I imagine being diagnosed with COVID-19 has brought on so many different emotions. I’m so glad to hear you’re doing well and everybody’s good. You recently donated plasma. I imagine that it also sort of inspired you a little bit as well with all of the support you received?
When I was diagnosed with breast cancer, it really taught me that every day is a gift and that things that you used to think happened to other people actually happen to you now. You’re the one out of eight women who’s going to get diagnosed. And so, that taught me to really not take anything for granted.

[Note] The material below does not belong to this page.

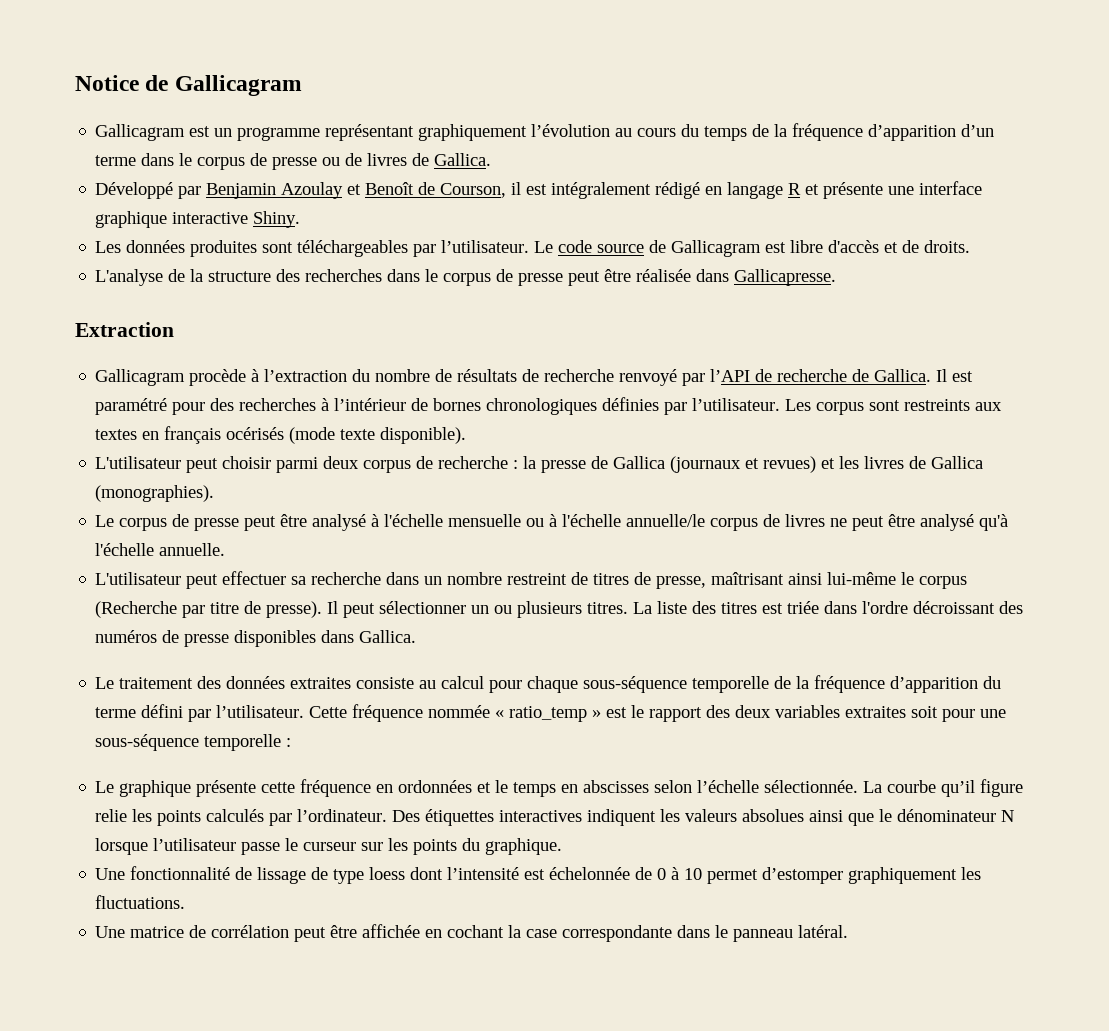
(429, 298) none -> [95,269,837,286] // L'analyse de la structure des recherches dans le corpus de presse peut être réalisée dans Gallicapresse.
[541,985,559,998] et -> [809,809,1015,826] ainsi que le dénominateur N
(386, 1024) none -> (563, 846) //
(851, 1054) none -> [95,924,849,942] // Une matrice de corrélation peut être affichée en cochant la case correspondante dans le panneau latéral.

Then getting coronavirus, I was very thankful that I got it early on so that I was not aware of what the death toll was going to be and how severe it has become, because I think that would have been all the more terrifying. Coming through it and being on the other side of it has just reinforced that idea that every day is a gift, and I am trying to do the best that I can, and loving and being with the people that really mean the most to you, your family and your friends. And so, I think this time has been, as everyone is calling it, a reset of what’s important.
This interview has been edited and condensed for clarity.